São pequenos toques como esses que tornam o voo americano ótimo para todas as idades. Hoje comissários e pilotos começaram a distribuir asas de crianças em voos em todo o sistema. As asas estão disponíveis para retirada em todas as bases de tripulação domésticas até que sejam provisionadas nos kits de serviço de comissários de bordo no final deste verão.
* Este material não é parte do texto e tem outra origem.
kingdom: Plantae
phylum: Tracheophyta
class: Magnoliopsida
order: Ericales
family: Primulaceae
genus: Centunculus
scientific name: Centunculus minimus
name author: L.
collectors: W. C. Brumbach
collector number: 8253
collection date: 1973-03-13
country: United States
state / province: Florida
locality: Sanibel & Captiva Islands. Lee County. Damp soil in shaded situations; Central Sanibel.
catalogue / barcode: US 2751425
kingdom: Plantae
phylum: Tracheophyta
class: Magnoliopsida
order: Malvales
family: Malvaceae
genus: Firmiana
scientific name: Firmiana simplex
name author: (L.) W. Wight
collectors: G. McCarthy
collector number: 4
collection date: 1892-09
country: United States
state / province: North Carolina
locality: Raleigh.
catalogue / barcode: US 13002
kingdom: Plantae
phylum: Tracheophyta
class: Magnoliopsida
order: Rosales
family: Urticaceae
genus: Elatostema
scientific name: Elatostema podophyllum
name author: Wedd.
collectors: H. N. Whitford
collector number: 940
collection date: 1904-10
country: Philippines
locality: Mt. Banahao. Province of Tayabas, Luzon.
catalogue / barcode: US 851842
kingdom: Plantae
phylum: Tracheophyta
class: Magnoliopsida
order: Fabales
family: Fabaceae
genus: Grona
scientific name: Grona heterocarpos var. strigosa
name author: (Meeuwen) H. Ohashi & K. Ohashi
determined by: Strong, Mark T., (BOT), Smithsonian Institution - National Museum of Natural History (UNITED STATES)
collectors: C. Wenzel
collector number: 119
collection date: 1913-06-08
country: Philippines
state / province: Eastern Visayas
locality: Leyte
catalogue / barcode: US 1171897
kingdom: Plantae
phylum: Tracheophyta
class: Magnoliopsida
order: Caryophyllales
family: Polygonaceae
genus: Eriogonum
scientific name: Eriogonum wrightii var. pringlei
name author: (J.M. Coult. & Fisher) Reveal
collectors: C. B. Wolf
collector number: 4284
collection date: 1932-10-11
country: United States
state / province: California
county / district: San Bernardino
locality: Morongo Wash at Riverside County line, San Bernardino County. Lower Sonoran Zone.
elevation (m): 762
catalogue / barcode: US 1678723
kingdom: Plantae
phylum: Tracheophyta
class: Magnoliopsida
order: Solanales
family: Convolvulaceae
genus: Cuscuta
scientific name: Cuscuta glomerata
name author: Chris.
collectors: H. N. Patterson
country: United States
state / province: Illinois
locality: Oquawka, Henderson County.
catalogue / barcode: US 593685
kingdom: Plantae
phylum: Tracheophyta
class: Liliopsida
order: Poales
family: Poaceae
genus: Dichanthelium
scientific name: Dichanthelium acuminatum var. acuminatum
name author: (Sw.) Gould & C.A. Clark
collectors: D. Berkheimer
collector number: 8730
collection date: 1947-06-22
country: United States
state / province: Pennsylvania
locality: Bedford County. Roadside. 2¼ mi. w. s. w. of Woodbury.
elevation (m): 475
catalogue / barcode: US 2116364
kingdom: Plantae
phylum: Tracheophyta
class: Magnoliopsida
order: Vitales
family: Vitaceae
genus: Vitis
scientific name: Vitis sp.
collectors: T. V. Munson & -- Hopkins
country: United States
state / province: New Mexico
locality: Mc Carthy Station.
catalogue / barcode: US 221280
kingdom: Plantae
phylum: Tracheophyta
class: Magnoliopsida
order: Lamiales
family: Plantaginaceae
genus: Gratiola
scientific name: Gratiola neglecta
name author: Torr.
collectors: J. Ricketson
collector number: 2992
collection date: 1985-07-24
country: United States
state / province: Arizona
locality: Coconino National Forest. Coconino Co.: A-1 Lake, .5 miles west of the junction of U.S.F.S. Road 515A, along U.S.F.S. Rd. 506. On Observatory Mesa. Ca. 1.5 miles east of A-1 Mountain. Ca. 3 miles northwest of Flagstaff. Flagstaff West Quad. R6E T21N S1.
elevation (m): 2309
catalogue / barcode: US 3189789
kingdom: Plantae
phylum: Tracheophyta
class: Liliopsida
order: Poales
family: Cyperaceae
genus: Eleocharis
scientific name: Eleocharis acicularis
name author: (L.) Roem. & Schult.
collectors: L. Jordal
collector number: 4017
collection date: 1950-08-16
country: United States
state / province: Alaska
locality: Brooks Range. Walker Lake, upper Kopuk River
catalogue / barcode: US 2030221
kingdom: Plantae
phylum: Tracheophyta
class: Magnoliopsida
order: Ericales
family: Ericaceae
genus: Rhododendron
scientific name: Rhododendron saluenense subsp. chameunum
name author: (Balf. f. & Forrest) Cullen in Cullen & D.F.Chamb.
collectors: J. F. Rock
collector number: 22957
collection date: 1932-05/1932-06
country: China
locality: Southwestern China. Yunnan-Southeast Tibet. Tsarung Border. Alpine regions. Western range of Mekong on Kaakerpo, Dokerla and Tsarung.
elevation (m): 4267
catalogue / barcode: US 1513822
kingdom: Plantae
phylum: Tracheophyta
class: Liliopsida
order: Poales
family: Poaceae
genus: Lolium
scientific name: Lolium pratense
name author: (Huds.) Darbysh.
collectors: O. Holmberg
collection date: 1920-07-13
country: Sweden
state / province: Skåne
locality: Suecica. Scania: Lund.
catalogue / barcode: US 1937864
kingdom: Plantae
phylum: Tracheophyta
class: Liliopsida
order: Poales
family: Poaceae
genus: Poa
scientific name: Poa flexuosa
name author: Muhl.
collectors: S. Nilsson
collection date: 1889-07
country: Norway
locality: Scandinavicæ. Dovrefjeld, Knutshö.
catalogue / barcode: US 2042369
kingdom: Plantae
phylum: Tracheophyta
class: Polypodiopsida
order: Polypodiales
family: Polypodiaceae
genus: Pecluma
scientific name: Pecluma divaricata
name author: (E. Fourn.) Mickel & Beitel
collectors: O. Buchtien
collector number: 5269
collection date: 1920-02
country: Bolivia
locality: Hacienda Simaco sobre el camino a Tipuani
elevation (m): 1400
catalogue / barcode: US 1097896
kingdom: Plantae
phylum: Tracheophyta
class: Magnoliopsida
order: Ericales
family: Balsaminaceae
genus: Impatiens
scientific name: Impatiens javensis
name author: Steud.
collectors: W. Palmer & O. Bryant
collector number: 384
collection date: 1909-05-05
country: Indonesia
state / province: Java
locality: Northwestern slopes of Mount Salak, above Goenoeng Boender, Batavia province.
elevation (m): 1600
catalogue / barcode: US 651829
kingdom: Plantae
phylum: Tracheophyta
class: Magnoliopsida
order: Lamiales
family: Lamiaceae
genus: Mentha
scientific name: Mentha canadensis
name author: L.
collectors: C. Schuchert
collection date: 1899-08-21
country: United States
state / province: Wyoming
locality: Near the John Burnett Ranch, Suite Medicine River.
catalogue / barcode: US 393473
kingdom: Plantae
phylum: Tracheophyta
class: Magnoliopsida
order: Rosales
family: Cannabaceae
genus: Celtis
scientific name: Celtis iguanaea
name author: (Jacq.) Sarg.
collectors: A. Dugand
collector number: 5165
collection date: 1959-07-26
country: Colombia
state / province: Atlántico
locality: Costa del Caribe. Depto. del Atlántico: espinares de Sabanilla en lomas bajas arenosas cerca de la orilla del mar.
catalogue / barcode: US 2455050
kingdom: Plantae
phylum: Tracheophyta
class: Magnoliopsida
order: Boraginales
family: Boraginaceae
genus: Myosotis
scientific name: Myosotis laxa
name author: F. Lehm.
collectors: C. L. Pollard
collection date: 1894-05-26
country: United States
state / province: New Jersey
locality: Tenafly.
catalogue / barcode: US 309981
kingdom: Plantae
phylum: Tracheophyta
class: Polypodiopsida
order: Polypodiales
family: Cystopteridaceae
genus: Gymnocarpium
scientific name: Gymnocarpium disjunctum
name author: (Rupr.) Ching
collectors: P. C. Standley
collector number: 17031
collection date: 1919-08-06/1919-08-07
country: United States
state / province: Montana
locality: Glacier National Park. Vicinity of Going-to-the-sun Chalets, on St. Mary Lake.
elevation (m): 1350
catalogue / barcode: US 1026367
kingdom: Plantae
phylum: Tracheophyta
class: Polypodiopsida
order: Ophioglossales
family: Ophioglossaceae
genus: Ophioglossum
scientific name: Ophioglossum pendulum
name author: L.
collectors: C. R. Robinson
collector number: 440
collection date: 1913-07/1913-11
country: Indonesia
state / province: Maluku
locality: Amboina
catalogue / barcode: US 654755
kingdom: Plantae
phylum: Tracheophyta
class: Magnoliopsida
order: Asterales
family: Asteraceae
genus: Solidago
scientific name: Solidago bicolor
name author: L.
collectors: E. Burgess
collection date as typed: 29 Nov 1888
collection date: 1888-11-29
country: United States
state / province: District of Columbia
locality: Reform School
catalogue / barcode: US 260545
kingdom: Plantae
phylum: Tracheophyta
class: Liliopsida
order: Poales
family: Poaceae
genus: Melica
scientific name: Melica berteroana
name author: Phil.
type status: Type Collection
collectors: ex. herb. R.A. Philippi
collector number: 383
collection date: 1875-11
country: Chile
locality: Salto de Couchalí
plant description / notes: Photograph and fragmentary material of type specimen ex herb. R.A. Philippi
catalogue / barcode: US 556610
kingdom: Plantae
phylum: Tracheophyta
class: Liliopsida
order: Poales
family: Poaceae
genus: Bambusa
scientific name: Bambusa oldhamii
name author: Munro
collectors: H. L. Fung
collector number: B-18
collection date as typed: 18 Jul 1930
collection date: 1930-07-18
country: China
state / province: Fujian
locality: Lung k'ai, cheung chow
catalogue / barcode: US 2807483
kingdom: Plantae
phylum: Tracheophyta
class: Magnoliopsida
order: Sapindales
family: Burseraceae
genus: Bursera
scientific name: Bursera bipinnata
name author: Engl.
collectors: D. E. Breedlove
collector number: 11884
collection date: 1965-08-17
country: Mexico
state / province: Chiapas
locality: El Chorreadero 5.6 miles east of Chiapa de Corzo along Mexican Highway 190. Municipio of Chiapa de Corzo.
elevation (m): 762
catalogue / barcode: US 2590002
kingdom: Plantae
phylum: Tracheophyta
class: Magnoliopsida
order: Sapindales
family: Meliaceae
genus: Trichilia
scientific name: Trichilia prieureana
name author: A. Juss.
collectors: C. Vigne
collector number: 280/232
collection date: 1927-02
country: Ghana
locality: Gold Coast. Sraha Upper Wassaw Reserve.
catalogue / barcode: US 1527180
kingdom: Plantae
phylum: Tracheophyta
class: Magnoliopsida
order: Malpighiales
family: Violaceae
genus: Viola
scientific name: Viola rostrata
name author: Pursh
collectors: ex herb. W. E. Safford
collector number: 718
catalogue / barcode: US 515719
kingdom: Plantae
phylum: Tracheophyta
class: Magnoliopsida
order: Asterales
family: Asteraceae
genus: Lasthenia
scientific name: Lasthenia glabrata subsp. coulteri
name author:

Os pilotos dão pinos de asa para crianças

pinos de asa para crianças

A maioria das companhias aéreas cortou comida e lanches gratuitos para adultos e crianças, mas muitas ainda oferecem pequenos broches de asa para comemorar seu voo.

Delta ainda dá asas

Perguntei à American, Delta e United sobre as comodidades que eles armazenam em aviões e aprendi que os pinos de asa ainda são uma coisa. Pilotos e comissários de bordo da Delta “podem optar por distribuir “pins de asa” e cartões de frota (folhas informativas com detalhes sobre a aeronave) aos clientes.

Como os comissários de bordo obtêm suas asas

Após sete semanas de treinamento intenso – muitas vezes abrangendo mais de 10 horas por dia, seis dias por semana – os mais novos comissários de bordo da Delta foram presenteados com suas asas na sexta-feira durante uma cerimônia de formatura.